O que se pede: Pode organizar em CSV de duas colunas, "campo" e "valor", as linhas que vão da que contém "order: Cladophorales" até a que contém "state / province: Hawaii", inclusive? Cada linha deve gerar um registro no CSV, com o texto e o valor em campos entre aspas e as quebras de linha trocadas por espaços.

Dados exibidos:
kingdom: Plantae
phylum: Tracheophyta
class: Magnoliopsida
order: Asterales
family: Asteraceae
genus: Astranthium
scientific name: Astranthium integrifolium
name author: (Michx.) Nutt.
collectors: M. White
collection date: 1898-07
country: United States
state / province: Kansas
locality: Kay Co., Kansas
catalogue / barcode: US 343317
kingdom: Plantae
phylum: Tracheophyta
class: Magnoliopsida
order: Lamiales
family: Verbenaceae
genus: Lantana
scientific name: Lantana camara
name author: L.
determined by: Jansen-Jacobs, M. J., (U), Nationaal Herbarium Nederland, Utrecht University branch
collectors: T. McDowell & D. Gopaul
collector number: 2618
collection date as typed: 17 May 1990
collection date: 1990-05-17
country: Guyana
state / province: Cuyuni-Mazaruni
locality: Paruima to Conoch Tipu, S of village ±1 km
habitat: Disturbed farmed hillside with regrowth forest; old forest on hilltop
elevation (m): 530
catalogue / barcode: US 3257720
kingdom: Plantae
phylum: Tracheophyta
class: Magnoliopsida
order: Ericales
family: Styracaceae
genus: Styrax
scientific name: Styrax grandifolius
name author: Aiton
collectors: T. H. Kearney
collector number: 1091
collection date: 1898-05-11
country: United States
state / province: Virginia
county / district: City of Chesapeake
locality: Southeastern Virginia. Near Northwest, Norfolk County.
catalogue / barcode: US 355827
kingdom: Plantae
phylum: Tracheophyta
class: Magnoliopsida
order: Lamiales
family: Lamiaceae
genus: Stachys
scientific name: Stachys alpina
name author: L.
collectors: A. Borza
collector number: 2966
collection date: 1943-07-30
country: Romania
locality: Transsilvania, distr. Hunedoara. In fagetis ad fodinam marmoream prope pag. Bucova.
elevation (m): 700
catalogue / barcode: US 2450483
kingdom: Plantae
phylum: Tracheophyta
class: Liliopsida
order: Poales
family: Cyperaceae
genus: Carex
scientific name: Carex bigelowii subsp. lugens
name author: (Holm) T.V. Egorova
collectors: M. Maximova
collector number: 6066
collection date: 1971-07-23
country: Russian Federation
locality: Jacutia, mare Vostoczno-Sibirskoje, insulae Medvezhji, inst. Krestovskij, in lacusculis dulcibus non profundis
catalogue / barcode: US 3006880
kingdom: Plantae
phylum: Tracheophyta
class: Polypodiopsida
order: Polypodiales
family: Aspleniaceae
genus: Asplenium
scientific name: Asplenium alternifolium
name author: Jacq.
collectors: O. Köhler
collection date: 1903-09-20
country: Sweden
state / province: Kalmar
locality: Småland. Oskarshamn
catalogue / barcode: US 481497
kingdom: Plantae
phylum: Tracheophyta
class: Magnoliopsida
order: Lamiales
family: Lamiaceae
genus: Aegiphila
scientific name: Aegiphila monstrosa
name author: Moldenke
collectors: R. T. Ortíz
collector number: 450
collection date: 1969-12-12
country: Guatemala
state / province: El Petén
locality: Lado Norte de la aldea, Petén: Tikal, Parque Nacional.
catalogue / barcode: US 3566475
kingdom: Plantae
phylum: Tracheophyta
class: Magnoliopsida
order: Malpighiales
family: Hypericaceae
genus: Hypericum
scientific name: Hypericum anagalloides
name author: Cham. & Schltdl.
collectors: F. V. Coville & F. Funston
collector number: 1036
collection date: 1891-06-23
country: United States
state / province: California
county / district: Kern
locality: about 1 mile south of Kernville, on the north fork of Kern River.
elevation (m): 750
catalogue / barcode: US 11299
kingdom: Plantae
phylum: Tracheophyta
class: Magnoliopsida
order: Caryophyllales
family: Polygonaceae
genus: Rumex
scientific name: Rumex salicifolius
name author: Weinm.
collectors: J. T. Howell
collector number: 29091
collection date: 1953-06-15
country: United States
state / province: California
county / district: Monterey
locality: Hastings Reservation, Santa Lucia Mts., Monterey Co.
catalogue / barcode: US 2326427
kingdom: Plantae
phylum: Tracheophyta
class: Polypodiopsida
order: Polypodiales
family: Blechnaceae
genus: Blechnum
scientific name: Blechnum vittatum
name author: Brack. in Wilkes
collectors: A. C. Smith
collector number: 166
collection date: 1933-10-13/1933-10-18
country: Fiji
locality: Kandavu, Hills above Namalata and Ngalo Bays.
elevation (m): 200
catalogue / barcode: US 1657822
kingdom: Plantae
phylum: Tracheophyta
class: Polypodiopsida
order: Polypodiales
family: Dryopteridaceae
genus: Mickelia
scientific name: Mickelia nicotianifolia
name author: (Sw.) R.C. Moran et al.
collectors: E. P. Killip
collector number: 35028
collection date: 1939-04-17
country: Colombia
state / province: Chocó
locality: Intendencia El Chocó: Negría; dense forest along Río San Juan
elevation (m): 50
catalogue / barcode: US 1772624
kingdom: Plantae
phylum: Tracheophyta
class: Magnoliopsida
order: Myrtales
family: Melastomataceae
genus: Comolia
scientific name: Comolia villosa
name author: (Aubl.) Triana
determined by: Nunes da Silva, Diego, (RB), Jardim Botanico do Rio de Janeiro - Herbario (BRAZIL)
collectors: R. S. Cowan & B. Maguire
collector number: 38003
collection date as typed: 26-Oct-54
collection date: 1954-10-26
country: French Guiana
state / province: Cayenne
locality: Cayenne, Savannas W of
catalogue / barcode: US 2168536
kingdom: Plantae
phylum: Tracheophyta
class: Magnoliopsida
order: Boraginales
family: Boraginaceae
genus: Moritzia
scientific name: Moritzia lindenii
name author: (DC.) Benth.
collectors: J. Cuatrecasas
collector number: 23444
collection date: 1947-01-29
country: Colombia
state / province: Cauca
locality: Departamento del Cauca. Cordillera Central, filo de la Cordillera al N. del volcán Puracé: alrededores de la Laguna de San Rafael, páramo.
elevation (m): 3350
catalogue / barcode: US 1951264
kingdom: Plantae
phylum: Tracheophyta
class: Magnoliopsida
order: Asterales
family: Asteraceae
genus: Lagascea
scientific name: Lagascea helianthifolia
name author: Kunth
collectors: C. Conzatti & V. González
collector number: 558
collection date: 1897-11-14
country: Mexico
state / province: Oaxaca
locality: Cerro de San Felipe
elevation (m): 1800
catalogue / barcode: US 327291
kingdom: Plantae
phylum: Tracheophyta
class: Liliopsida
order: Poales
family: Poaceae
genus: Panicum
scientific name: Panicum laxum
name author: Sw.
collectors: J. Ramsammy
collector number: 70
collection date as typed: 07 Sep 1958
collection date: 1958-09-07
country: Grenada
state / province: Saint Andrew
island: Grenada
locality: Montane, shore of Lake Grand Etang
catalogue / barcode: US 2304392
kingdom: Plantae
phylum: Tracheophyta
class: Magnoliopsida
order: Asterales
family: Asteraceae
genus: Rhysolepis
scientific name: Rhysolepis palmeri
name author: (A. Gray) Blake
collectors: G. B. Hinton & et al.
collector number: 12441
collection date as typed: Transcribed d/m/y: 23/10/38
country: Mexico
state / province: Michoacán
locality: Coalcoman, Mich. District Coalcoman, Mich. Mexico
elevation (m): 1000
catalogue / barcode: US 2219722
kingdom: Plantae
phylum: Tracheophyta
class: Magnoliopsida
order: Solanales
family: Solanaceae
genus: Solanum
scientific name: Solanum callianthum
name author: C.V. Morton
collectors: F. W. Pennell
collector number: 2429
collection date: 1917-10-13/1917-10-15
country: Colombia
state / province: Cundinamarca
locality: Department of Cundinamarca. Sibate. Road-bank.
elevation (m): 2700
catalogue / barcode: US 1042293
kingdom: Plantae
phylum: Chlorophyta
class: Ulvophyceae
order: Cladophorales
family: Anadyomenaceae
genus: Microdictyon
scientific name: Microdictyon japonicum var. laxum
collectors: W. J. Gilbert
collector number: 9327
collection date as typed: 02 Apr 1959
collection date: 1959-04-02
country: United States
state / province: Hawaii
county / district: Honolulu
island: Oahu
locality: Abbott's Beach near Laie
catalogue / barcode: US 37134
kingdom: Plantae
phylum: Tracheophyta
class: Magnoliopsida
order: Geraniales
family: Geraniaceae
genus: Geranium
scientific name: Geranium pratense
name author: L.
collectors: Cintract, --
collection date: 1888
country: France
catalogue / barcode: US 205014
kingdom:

Resposta:
campo,valor
"order:","Cladophorales"
"family:","Anadyomenaceae"
"genus:","Microdictyon"
"scientific name:","Microdictyon japonicum var. laxum"
"collectors:","W. J. Gilbert"
"collector number:","9327"
"collection date as typed:","02 Apr 1959"
"collection date:","1959-04-02"
"country:","United States"
"state / province:","Hawaii"